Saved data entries
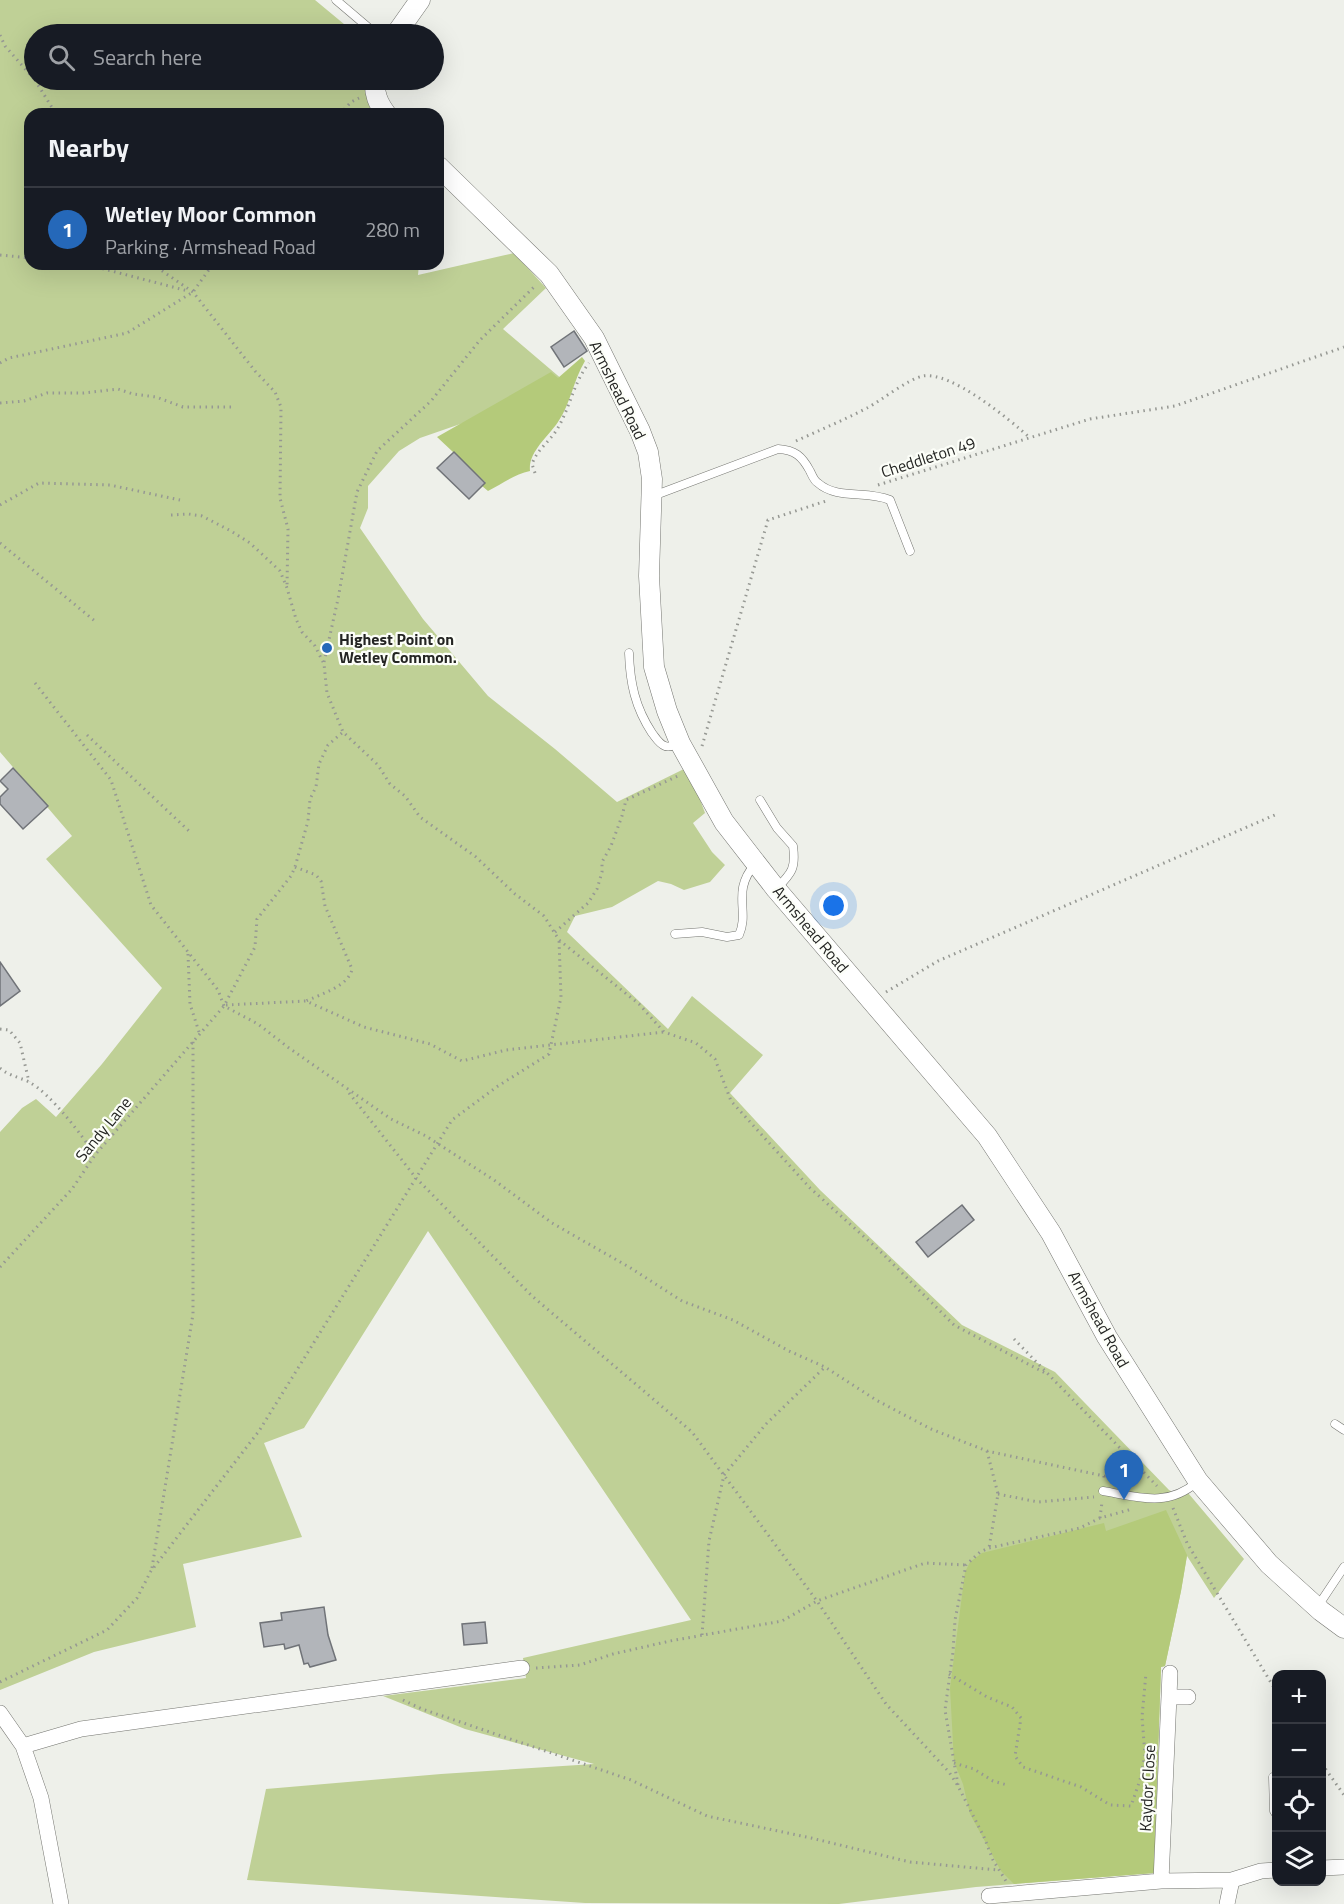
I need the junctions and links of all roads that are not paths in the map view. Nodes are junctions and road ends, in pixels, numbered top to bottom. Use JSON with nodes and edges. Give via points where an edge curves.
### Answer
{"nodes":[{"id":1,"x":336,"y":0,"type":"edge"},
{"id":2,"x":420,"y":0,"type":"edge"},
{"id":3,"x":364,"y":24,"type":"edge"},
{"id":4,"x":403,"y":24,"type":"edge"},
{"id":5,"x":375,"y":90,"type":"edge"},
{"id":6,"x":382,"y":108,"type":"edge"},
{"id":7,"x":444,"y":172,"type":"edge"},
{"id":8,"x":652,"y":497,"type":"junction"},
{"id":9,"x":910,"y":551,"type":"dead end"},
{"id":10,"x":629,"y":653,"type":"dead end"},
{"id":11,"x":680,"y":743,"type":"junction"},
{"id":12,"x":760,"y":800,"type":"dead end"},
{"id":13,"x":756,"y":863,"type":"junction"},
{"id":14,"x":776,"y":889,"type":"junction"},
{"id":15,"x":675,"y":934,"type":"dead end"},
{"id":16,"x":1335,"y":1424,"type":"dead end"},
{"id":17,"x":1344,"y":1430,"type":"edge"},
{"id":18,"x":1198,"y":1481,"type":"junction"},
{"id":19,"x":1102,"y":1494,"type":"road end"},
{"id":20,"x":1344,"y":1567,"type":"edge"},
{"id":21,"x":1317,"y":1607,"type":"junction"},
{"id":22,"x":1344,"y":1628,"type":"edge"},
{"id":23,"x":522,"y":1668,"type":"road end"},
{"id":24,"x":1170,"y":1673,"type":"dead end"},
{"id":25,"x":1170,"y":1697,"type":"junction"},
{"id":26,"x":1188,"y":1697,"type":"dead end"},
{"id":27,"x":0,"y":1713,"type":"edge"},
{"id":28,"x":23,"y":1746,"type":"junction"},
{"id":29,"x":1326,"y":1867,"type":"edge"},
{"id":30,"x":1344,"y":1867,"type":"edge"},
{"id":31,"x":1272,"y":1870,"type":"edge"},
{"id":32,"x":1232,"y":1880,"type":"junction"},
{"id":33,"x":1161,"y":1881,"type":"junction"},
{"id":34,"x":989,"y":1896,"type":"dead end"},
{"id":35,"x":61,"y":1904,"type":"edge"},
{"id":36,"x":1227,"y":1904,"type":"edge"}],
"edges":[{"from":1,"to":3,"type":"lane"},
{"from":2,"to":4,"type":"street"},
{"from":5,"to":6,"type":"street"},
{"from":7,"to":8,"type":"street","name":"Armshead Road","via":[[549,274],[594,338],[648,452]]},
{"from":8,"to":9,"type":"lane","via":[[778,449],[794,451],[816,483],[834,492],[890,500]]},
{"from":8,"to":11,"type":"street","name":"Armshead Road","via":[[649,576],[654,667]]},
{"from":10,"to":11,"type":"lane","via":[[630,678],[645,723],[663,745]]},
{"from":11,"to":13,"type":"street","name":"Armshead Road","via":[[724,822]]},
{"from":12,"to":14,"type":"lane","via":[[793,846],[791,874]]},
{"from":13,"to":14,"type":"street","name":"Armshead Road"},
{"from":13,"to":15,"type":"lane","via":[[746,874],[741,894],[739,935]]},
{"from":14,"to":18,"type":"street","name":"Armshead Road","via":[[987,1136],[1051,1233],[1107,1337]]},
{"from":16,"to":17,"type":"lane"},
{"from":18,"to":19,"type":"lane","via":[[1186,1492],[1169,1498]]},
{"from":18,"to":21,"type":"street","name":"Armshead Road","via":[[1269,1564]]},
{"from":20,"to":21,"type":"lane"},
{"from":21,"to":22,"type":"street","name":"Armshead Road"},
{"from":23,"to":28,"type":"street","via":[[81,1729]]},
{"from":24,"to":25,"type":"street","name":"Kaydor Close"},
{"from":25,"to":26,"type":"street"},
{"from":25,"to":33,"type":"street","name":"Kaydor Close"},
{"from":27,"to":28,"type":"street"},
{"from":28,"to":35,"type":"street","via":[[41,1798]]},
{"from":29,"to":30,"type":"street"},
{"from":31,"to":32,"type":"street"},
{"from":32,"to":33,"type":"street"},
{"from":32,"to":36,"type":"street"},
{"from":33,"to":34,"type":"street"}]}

• [Work instruction]: Return each entry above unchanged. Leave the pictures out.

• [Problem solution]:
I need the junctions and links of all roads that are not paths in the map view. Nodes are junctions and road ends, in pixels, numbered top to bottom. Use JSON with nodes and edges. Give via points where an edge curves.
### Answer
{"nodes":[{"id":1,"x":336,"y":0,"type":"edge"},
{"id":2,"x":420,"y":0,"type":"edge"},
{"id":3,"x":364,"y":24,"type":"edge"},
{"id":4,"x":403,"y":24,"type":"edge"},
{"id":5,"x":375,"y":90,"type":"edge"},
{"id":6,"x":382,"y":108,"type":"edge"},
{"id":7,"x":444,"y":172,"type":"edge"},
{"id":8,"x":652,"y":497,"type":"junction"},
{"id":9,"x":910,"y":551,"type":"dead end"},
{"id":10,"x":629,"y":653,"type":"dead end"},
{"id":11,"x":680,"y":743,"type":"junction"},
{"id":12,"x":760,"y":800,"type":"dead end"},
{"id":13,"x":756,"y":863,"type":"junction"},
{"id":14,"x":776,"y":889,"type":"junction"},
{"id":15,"x":675,"y":934,"type":"dead end"},
{"id":16,"x":1335,"y":1424,"type":"dead end"},
{"id":17,"x":1344,"y":1430,"type":"edge"},
{"id":18,"x":1198,"y":1481,"type":"junction"},
{"id":19,"x":1102,"y":1494,"type":"road end"},
{"id":20,"x":1344,"y":1567,"type":"edge"},
{"id":21,"x":1317,"y":1607,"type":"junction"},
{"id":22,"x":1344,"y":1628,"type":"edge"},
{"id":23,"x":522,"y":1668,"type":"road end"},
{"id":24,"x":1170,"y":1673,"type":"dead end"},
{"id":25,"x":1170,"y":1697,"type":"junction"},
{"id":26,"x":1188,"y":1697,"type":"dead end"},
{"id":27,"x":0,"y":1713,"type":"edge"},
{"id":28,"x":23,"y":1746,"type":"junction"},
{"id":29,"x":1326,"y":1867,"type":"edge"},
{"id":30,"x":1344,"y":1867,"type":"edge"},
{"id":31,"x":1272,"y":1870,"type":"edge"},
{"id":32,"x":1232,"y":1880,"type":"junction"},
{"id":33,"x":1161,"y":1881,"type":"junction"},
{"id":34,"x":989,"y":1896,"type":"dead end"},
{"id":35,"x":61,"y":1904,"type":"edge"},
{"id":36,"x":1227,"y":1904,"type":"edge"}],
"edges":[{"from":1,"to":3,"type":"lane"},
{"from":2,"to":4,"type":"street"},
{"from":5,"to":6,"type":"street"},
{"from":7,"to":8,"type":"street","name":"Armshead Road","via":[[549,274],[594,338],[648,452]]},
{"from":8,"to":9,"type":"lane","via":[[778,449],[794,451],[816,483],[834,492],[890,500]]},
{"from":8,"to":11,"type":"street","name":"Armshead Road","via":[[649,576],[654,667]]},
{"from":10,"to":11,"type":"lane","via":[[630,678],[645,723],[663,745]]},
{"from":11,"to":13,"type":"street","name":"Armshead Road","via":[[724,822]]},
{"from":12,"to":14,"type":"lane","via":[[793,846],[791,874]]},
{"from":13,"to":14,"type":"street","name":"Armshead Road"},
{"from":13,"to":15,"type":"lane","via":[[746,874],[741,894],[739,935]]},
{"from":14,"to":18,"type":"street","name":"Armshead Road","via":[[987,1136],[1051,1233],[1107,1337]]},
{"from":16,"to":17,"type":"lane"},
{"from":18,"to":19,"type":"lane","via":[[1186,1492],[1169,1498]]},
{"from":18,"to":21,"type":"street","name":"Armshead Road","via":[[1269,1564]]},
{"from":20,"to":21,"type":"lane"},
{"from":21,"to":22,"type":"street","name":"Armshead Road"},
{"from":23,"to":28,"type":"street","via":[[81,1729]]},
{"from":24,"to":25,"type":"street","name":"Kaydor Close"},
{"from":25,"to":26,"type":"street"},
{"from":25,"to":33,"type":"street","name":"Kaydor Close"},
{"from":27,"to":28,"type":"street"},
{"from":28,"to":35,"type":"street","via":[[41,1798]]},
{"from":29,"to":30,"type":"street"},
{"from":31,"to":32,"type":"street"},
{"from":32,"to":33,"type":"street"},
{"from":32,"to":36,"type":"street"},
{"from":33,"to":34,"type":"street"}]}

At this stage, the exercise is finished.